What the exercise asks => The entries below contain a stretch that opens with the line containing "index dip: (1009, 571)" and closes with the line containing "wrist: (1085, 770)"; set down that stretch exactly, both ends included, and nothing else.
────────────────────
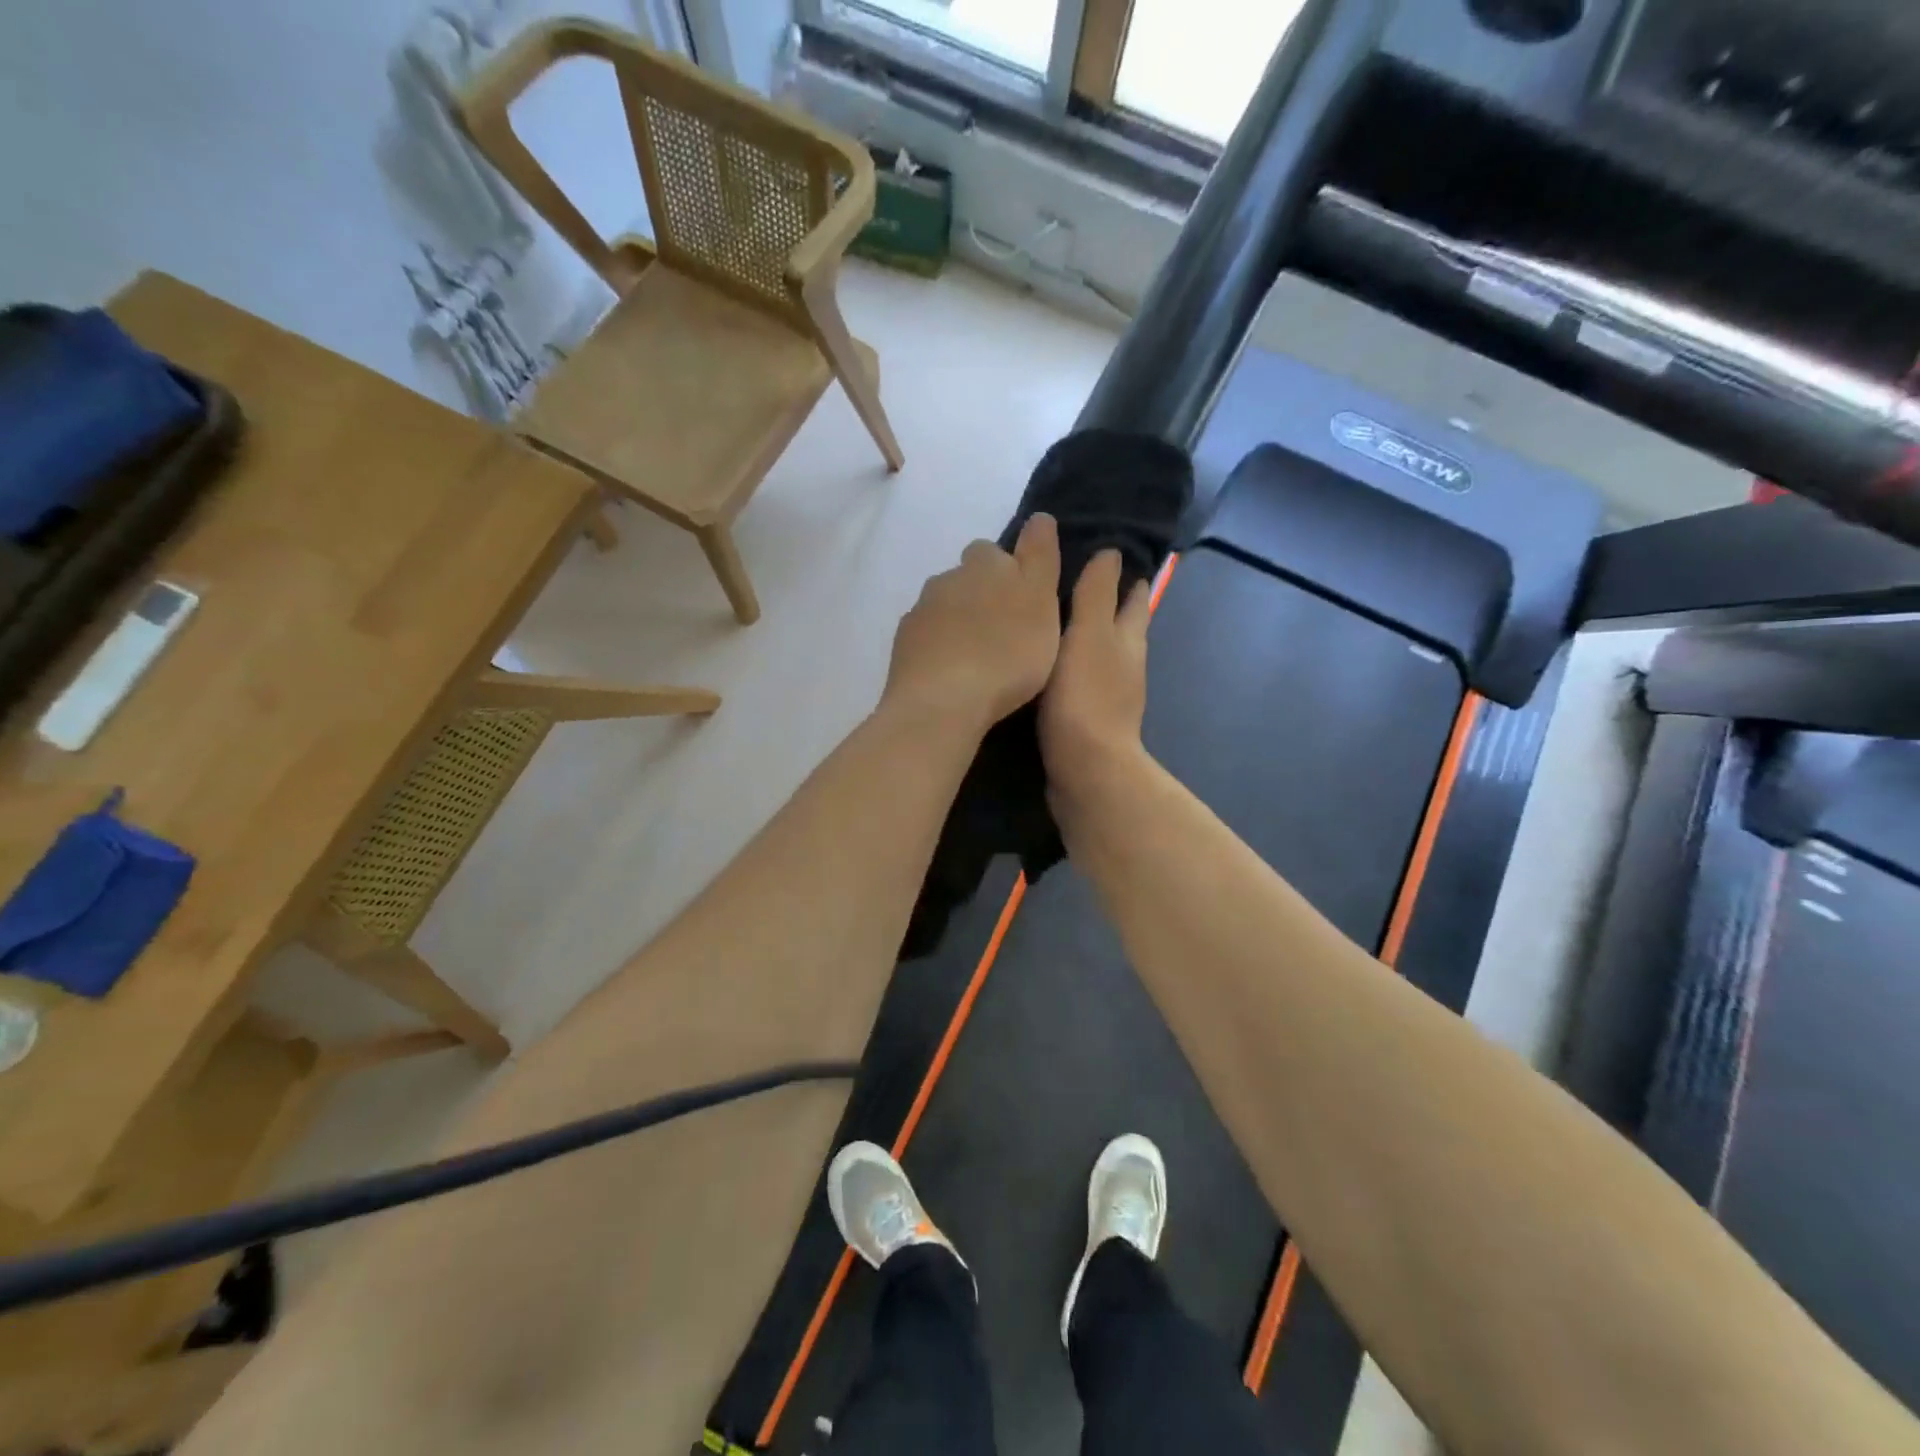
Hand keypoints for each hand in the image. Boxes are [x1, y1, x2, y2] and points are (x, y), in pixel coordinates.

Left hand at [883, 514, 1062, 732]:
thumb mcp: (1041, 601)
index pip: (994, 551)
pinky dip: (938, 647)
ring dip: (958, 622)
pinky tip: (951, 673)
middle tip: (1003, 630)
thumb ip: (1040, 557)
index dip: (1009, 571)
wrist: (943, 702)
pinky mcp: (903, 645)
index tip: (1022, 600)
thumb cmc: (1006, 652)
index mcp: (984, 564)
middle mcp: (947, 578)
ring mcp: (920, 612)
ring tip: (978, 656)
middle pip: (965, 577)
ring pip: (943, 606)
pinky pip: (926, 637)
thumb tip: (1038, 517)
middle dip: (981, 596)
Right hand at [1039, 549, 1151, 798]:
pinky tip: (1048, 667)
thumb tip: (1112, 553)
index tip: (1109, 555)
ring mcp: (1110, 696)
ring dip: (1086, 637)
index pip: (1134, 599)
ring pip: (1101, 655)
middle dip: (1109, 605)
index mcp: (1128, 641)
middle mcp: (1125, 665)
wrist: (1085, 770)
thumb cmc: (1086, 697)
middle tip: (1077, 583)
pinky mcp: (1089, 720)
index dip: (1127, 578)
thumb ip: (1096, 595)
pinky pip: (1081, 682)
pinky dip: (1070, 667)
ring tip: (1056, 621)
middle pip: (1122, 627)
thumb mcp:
────────────────────
Exercise response =>
index dip: (1009, 571)
wrist: (943, 702)
pinky mcp: (903, 645)
index tip: (1022, 600)
thumb cmc: (1006, 652)
index mcp: (984, 564)
middle mcp: (947, 578)
ring mcp: (920, 612)
ring tip: (978, 656)
middle pip: (965, 577)
ring pip: (943, 606)
pinky pip: (926, 637)
thumb tip: (1038, 517)
middle dip: (981, 596)
Right hand at [1039, 549, 1151, 798]:
pinky tip: (1048, 667)
thumb tip: (1112, 553)
index tip: (1109, 555)
ring mcp: (1110, 696)
ring dip: (1086, 637)
index pip: (1134, 599)
ring pip: (1101, 655)
middle dip: (1109, 605)
index mcp: (1128, 641)
middle mcp: (1125, 665)
wrist: (1085, 770)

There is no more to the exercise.